* Metin alıntısı *
────────────────────

Yıldıray OĞUR
Bir katilden hakim adayı yaratan karanlık...
Cinayet en başta şahsi bir suçtur. Mesele ilk önce katille ilgilidir. Toplumsal infiale yol açan her cinayet üzerinden hemen kültürel ve kimliksel totolojilere varmak, meseleyi mevcut siyasi kavgaya odun olarak atmak aslında cinayet mahallindeki esas suç izlerini ve delilleri silmek, bir çeşit boş çuvalları dövmek anlamına geliyor çoğu kez.
Çankaya Üniversitesi Hukuk Fakültesi’nde araştırma görevlisi olan 27 yaşındaki Ceren Damar Şenel’in, kopya çektiğini tespit ettiği bir hukuk fakültesi son sınıf öğrencisi tarafından hunharca öldürülmesi duyan herkesi derinden sarstı ve haklı olarak öfkelendirdi.
Ama bu öfkeyle girişilmiş bazı açıklama çabaları olayın esas vehametini görmekten çok uzaktaydı.
Herhalde bu listenin en tepesine her şiddet olayından sonra olduğu gibi suçlu olarak televizyondaki mafya ve şiddet dizilerini göstererek magazinleştirme ciddiyetsizliğini koymak gerek.
Nedense bu “televizyonda izleyip yapıyorlar” açıklaması bugün televizyonda en yoğun ve sansürsüz şiddet dizilerinin olduğu Netflix izleyenlerin neden suça meyilli hale gelmediği sorusuna cevap veremiyor.
Bir diğer ciddiyetsizlik örneği ise, böylesine bir güvenlik açığına ev sahipliği yapan Çankaya Üniversitesi’nin açıklamasıydı:
“Toplumların bu tarz şiddet eğilimlerinin, ancak Araştırma Görevlisi Ceren Damar ŞENEL gibi uzlaşma kültürünü yaygınlaştırmayı ilke edinmiş idealist eğitimcilerle çözülebileceğine inanıyoruz. Ülkemizdeki tüm paydaşlarla birlikte bu kültürün en kısa zamanda hayata geçirilmesine yönelik atılacak adımlarda Çankaya Üniversitesi olarak sorumluluk almayı görev biliyoruz”
Önümüzdeki yıl üniversiteyi tercih edecek öğrencilerin tedirgin olmaması için bir PR’cı elinden çıkmış gibi duran bu açıklama, bir üniversiteye silahın, bıçakların nasıl sokulabildiği, bir hukuk fakültesi dördüncü sınıf öğrencisinin nasıl böyle bir cinayet işleyebildiği gibi, böyle bir bu durumda ciddi bir üniversitenin üzerinde kara kara düşünmesi gereken esas mühim sorularının üzerinden atlayan, olayı yine anlamsız eğitim ve uzlaşma kelimelerine bağlayan bir gevezelik örneği.

────────────────────

* Verilen bilgiler *
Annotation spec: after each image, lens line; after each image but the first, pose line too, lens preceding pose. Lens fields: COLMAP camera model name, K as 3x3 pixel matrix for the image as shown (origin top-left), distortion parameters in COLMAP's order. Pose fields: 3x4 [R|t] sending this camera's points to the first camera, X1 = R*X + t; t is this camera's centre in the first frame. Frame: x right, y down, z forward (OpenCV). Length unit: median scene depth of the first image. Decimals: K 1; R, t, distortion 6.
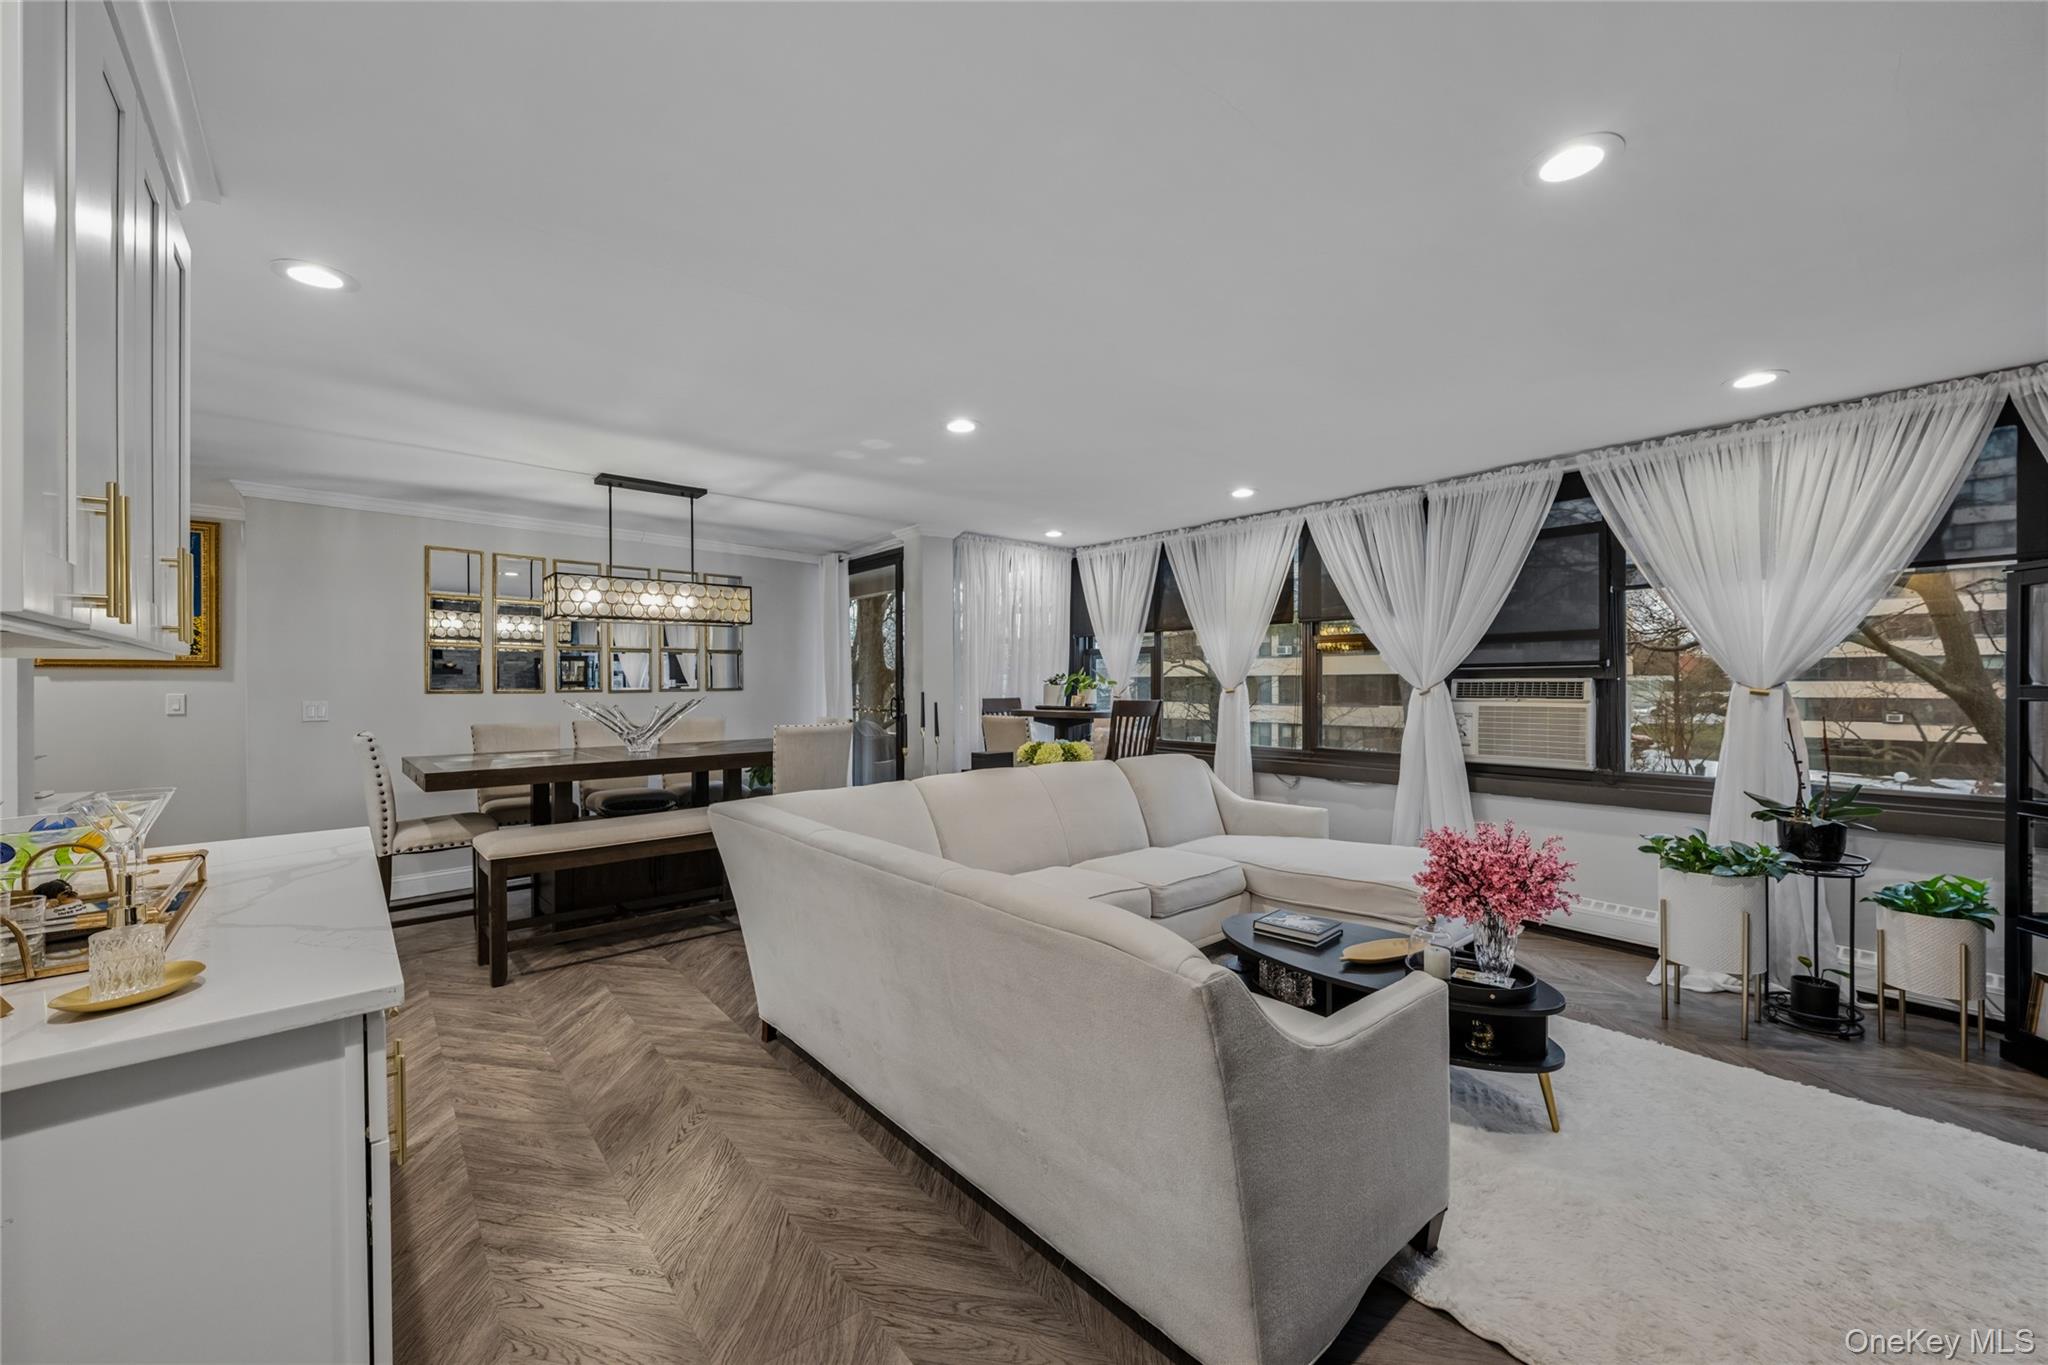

────────────────────

* Alıştırma koşulları *
Çankaya Üniversitesi'ndeki cinayeti ele alan köşe yazısını, son cümlesinin ardından gelecek biçimde sürdürün.

* Yanıt alanı *
Dört ay önce evlendiği eşine son görevini yerine getirirken kürsüye çıkıp büyük bir metanetle konuşan 28 yaşındaki diplomat Levent Şenel’in söylediklerini hatırlayalım:
“Arkadaşlar, bunu söylemek benim haddime düşmez ama iyi bir hukukçu, iyi bir mühendis, iyi bir doktor değil iyi bir insan olmaya çalışın. En önemlisi bu. İnsanları sevin ve hiçbir zaman kötülüğe kötülükle cevap vermeyin. Bu olayla da inşallah bu ülkede eğitim sistemindeki bazı yanlışlıklar ve pek çok konuda bir duyarlılık farkındalık oluşacaktır.”
Tam da yapmamız gereken bu. Bu cinayet Türkiye’de eğitim sistemi ve üniversite eğitimi hakkında daha da vahim sonuçları olabilecek bir yanlışlıklar dizisini görmeye çağırıyor herkesi.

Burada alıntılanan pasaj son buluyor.